Another eleven years later: in 2019
An American Squib, who did not know he was magical, "discovered" magic and revealed the existence of magic and of the magical world to the nonmagical world. Had this happened in 1997, this would have been a disaster for Wizarding Britain. Instead, in the 2019 in which Harry and Hermione had been active and speaking out in Wizarding Britain for twenty-two years, all that happened after the "Magic is real!" revelation was that Harry and Hermione became regular interviewees on BBC News.
Forty-six years later: in 2065
Hermione was diagnosed with uterine cancer. With virulent uterine cancer.
Amongst magicals, only first-gens contracted cancer. Had Hermione contracted cancer in the 1990s, when Saint Mungo's barely could be bothered to treat Muggle-borns, Hermione would have died from her illness. But in 1999, Enyd Miller-Lupin had invented a potion that, when drunk during three consecutive new moons, cured any cancer.
In 2065, Enyd Miller-Lupin herself brewed the three doses of potion, and sold them at cost to Hermione.
By Yule 2065, Hermione's uterus and her surrounding lady-parts were completely healed and were pain-free. Harry and Hermione celebrated by—well, the reader probably can imagine.
Twenty-five years later: Tuesday, 18 April 2090
Both Harry and Hermione were 109 years old now—elderly but not infirm. They had dozens of descendants—children, grandchildren—on down to eight great-great-great-grandchildren.
All the descendants who ever had been older than eleven had attended Hogwarts.
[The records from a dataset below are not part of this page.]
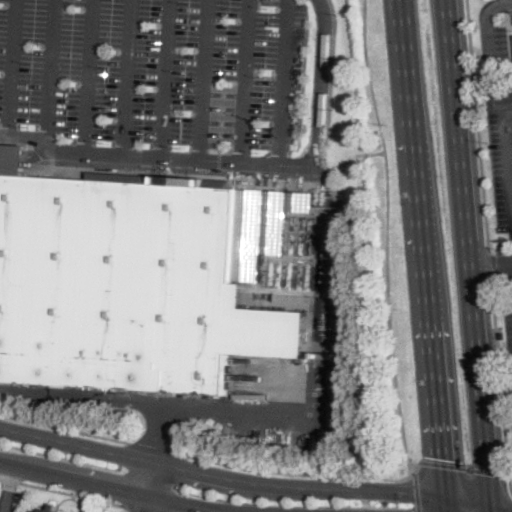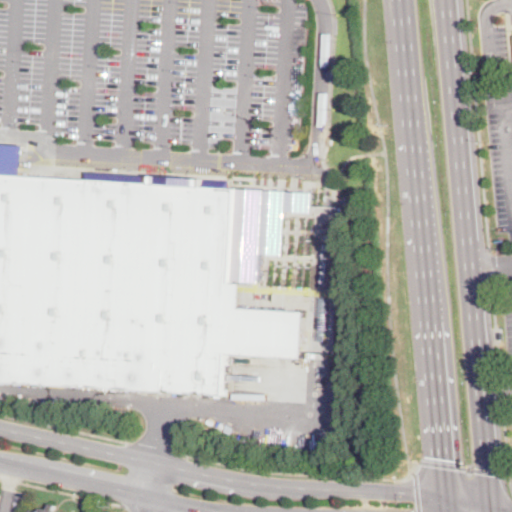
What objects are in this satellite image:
parking lot: (494, 36)
road: (489, 50)
road: (14, 67)
road: (51, 75)
road: (89, 76)
road: (370, 76)
road: (128, 77)
road: (166, 79)
road: (206, 80)
road: (245, 81)
road: (284, 83)
parking lot: (168, 89)
road: (328, 119)
road: (477, 123)
road: (507, 146)
parking lot: (502, 149)
road: (241, 163)
road: (472, 255)
road: (422, 256)
road: (490, 263)
road: (493, 267)
building: (136, 279)
building: (136, 279)
road: (390, 311)
parking lot: (509, 322)
road: (496, 330)
road: (500, 390)
road: (498, 392)
road: (112, 397)
road: (243, 406)
road: (64, 427)
road: (505, 437)
road: (158, 448)
traffic signals: (441, 458)
road: (464, 468)
road: (290, 472)
road: (410, 473)
road: (219, 476)
road: (9, 479)
road: (151, 479)
road: (509, 481)
road: (110, 487)
road: (6, 488)
road: (416, 490)
road: (73, 492)
parking lot: (10, 499)
road: (469, 502)
road: (146, 504)
road: (144, 507)
building: (47, 508)
building: (49, 508)
road: (494, 511)
road: (495, 511)
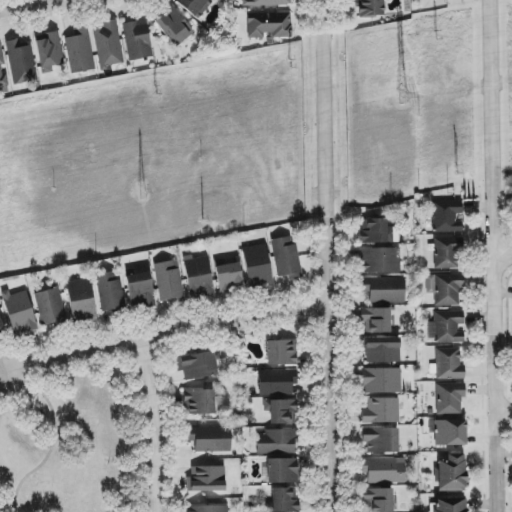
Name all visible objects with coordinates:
building: (266, 3)
building: (192, 5)
road: (35, 6)
building: (368, 8)
building: (269, 25)
building: (173, 26)
power tower: (436, 35)
building: (136, 39)
building: (108, 45)
building: (48, 51)
building: (79, 51)
building: (20, 62)
power tower: (290, 64)
building: (3, 72)
power tower: (157, 90)
power tower: (395, 97)
road: (323, 152)
power tower: (455, 169)
power tower: (149, 193)
building: (446, 216)
power tower: (203, 222)
building: (373, 231)
building: (447, 253)
road: (489, 256)
building: (286, 258)
road: (501, 258)
building: (381, 260)
building: (257, 266)
building: (228, 276)
building: (198, 277)
building: (169, 282)
building: (445, 289)
building: (384, 290)
building: (140, 291)
building: (108, 292)
building: (80, 299)
building: (49, 307)
building: (19, 313)
building: (376, 320)
building: (1, 326)
building: (447, 327)
road: (165, 335)
building: (382, 350)
building: (282, 353)
building: (449, 364)
building: (197, 365)
building: (382, 381)
building: (276, 382)
building: (449, 398)
building: (198, 402)
road: (327, 408)
building: (381, 411)
building: (281, 412)
road: (502, 417)
road: (155, 425)
building: (450, 433)
building: (210, 439)
building: (380, 440)
building: (275, 442)
building: (282, 471)
building: (383, 471)
building: (451, 474)
building: (206, 479)
road: (15, 495)
building: (378, 500)
building: (283, 501)
building: (207, 509)
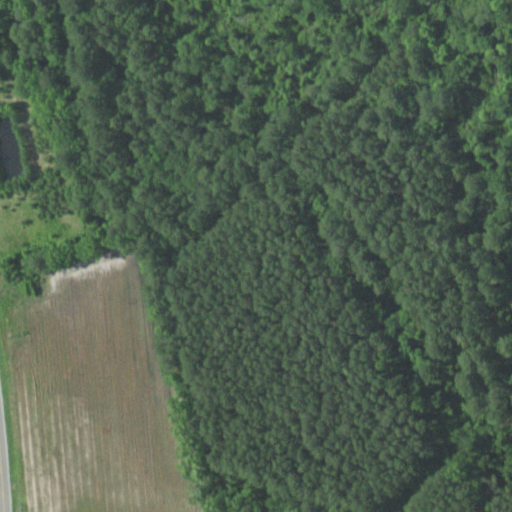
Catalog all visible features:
road: (1, 485)
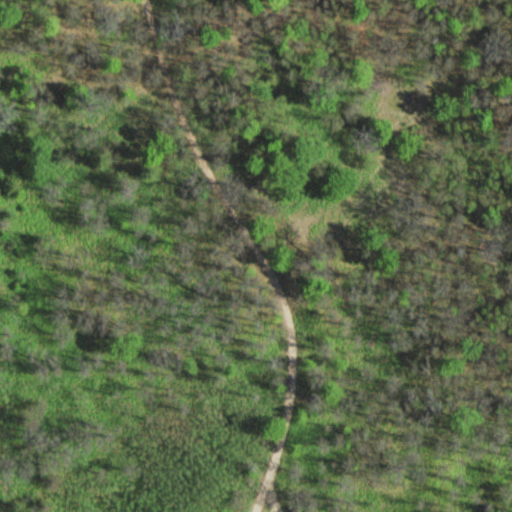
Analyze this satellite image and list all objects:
road: (259, 249)
road: (270, 500)
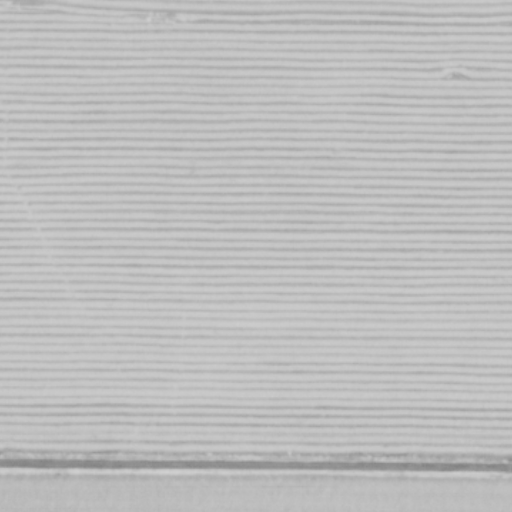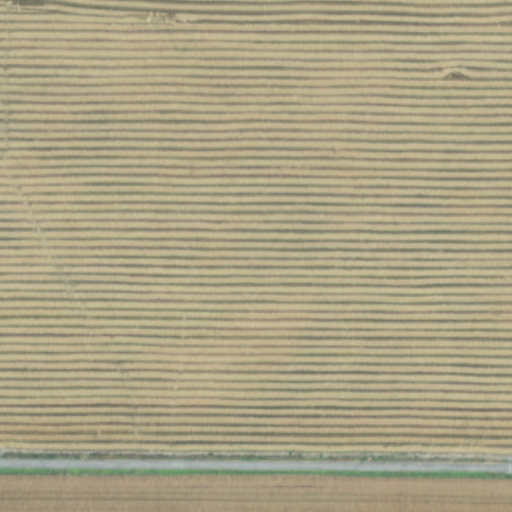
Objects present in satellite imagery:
crop: (256, 256)
road: (256, 462)
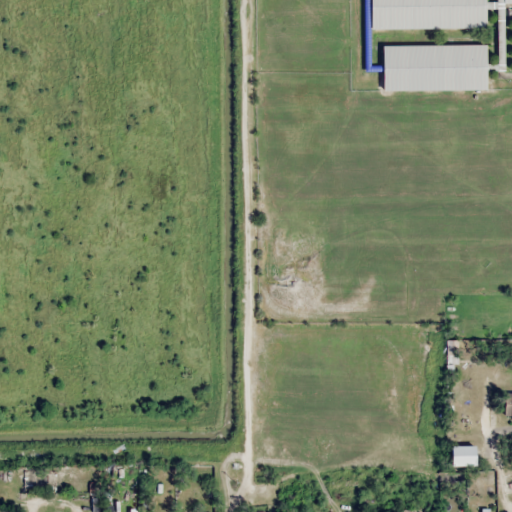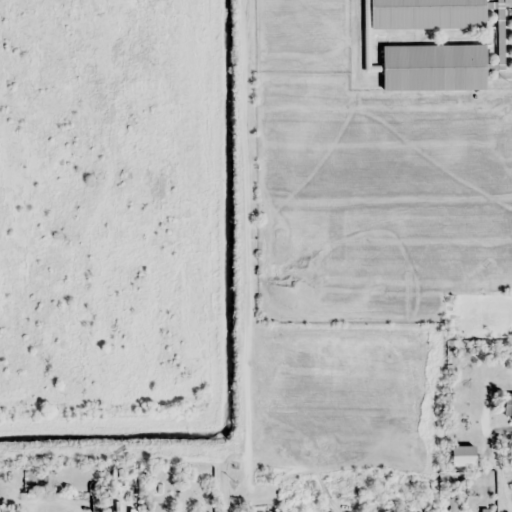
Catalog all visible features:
building: (506, 1)
building: (427, 13)
building: (437, 65)
building: (508, 405)
building: (465, 456)
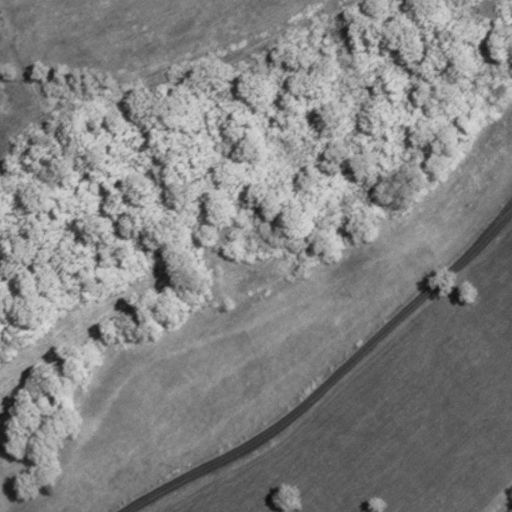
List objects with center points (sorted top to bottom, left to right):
road: (333, 378)
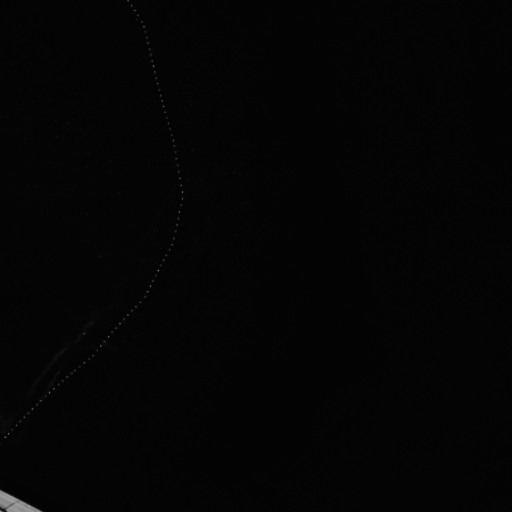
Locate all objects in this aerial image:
landfill: (67, 173)
river: (290, 261)
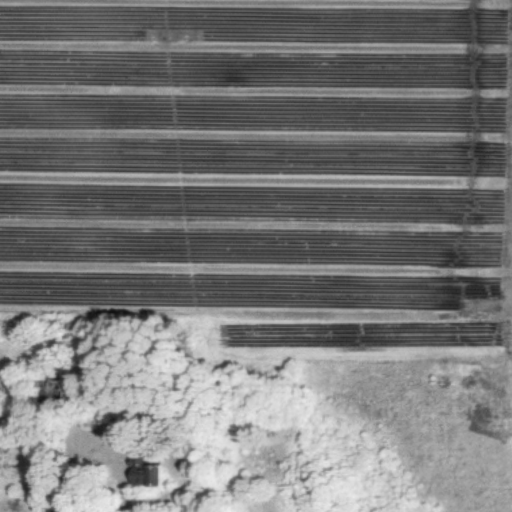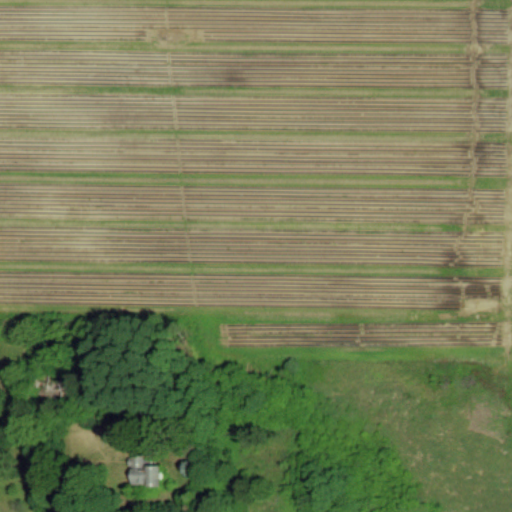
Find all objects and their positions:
building: (144, 471)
This was partly because none of Harry's and Hermione's descendants were Squibs, but also because, with all of the descendants being magically raised, none of the descendants were eligible to attend MMA. But whilst none of Harry's and Hermione's descendants could attend school on the MMA campus, many of them had taken MMA correspondence courses in nonmagical subjects, with Harry's and Hermione's encouragement. Because of the descendants' total lack of prejudice against MMA, many descendants had married MMA graduates with the elderly couple's encouragement.
(Whenever one or more descendants was in a particular Hogwarts year, Harry and Hermione, the following summer, threw a party for the descendant and his or her agemates. Not only were all the descendant's Hogwarts agemates invited, but also the MMA agemates were invited. In 2026, a Pureblood Heir Primary, formerly in Slytherin, married an MMA girl whom he had met six years earlier at a Potter party; it was a scandal to those who still cared about such things.)
Today old Hermione said to old Harry, "Do you know what today is?"
He stopped to think. "It's not your birthday, and it's not the annivirthday. I give up. A Potter Packster's birthday?"
"It's Holly Juliet Potter-O'Hara's birthday, yes, but that isn't what I was thinking of. An hundred years ago today, Lucius Malfoy murdered the Dursleys and tried to murder you, and your life changed."
"Huh, you're right. Time flies."
"Do you feel any interest in visiting the Dursleys' graves in Surrey today?"
"Not hardly! I've never wanted to visit my dead relatives' graves anytime during the past hundred years; why would I want to visit those monsters now? I prefer to spend time with my true family." Harry gestured towards a wall that was covered with framed magical photographs of various Potter descendants. Potter Manor now had many such walls.
Hermione said to Harry, "You deserve a true family." After these words, the old man and old woman snogged like teenagers.